**Provided passage:**
+===+
First you must establish if your dog is REALLY deaf...and it's not just selective hearing...to do this:
Take some stiff crinkly plastic packaging, such as a chip bag, and crinkle it. Determine how far away the dog must be to hear it and come running. A dog with good hearing may not hear your yells, but should be able to hear the chip bag from up to a quarter mile away.
Of course, that's a joke (with some truth to it) but it is important that if you have any doubts about your dog's hearing, have a BAER test done to establish if it really is selective hearing or true deafness. Dogs, unlike white Boxers or Dalmations, are not often deaf. Usually it is selective hearing at work. However, if you do determine your dog is deaf, the dog can live a full, productive life without hearing. Dogs depend much more on their noses than hearing to get by so with a little accommodation from you...a hearing impaired dog should be no more difficult to train than a dog with hearing.
+===+
**Entries shown:**

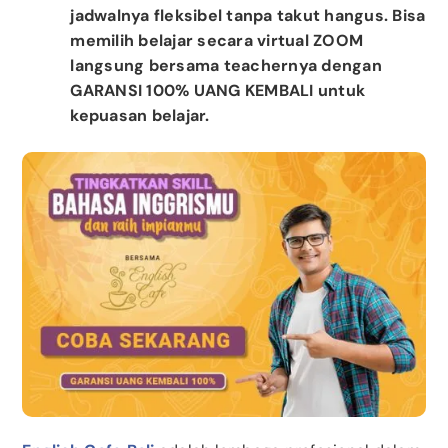
jadwalnya fleksibel tanpa takut hangus. Bisa
memilih belajar secara virtual ZOOM
langsung bersama teachernya dengan
GARANSI 100% UANG KEMBALI untuk
kepuasan belajar.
+===+
**Assignment 1:** From the passage on deaf dogs, quote word for word the section starting at "First you must" and ending at "quarter mile away.".
**Assignment 2:** According to the passage on deaf dogs, what test should be done if you have doubts about your dog's hearing?
**Assignment 3:** Carry on the passage on deaf dogs from the point where it stops.

**Written response 1:**
First you must establish if your dog is REALLY deaf...and it's not just selective hearing...to do this:
Take some stiff crinkly plastic packaging, such as a chip bag, and crinkle it. Determine how far away the dog must be to hear it and come running. A dog with good hearing may not hear your yells, but should be able to hear the chip bag from up to a quarter mile away.

**Written response 2:** A BAER test.

**Written response 3:**
Essentially you'll need to:
- Communicate with your dog in a way that works for you both.
- Do not feel sorry for him, and in doing so, allow him to get away with things. Dogs adapt to hearing and sight disabilities quite well and appreciate knowing the rules.
- Give warning that you are nearby.
- Approach so that vibration or sight will warn him so he doesn't startle.
- Be gentle and patient, he may not understand what you want the first time.
- Use praise, positive reinforcement and LOTS of touch and gestures.
- Like any dog, allow him to approach strangers first - don't let kids descend on him without a warm up period.
- Always use a leash and tethering can help him learn the rules and feel safe in his home.
- Massage is even more meaningful to a deaf dog - it can be just as soothing and comforting as the words "good boy".
- A fenced yard is essential for any dog, but especially a dog that can't hear dangers.
- A deaf dog needs just as much attention, love and training as a hearing dog.
The key to success is a positive attitude, unconditional love, understanding that your dog really wants to please you, and tons of praise and rewarding good behavior.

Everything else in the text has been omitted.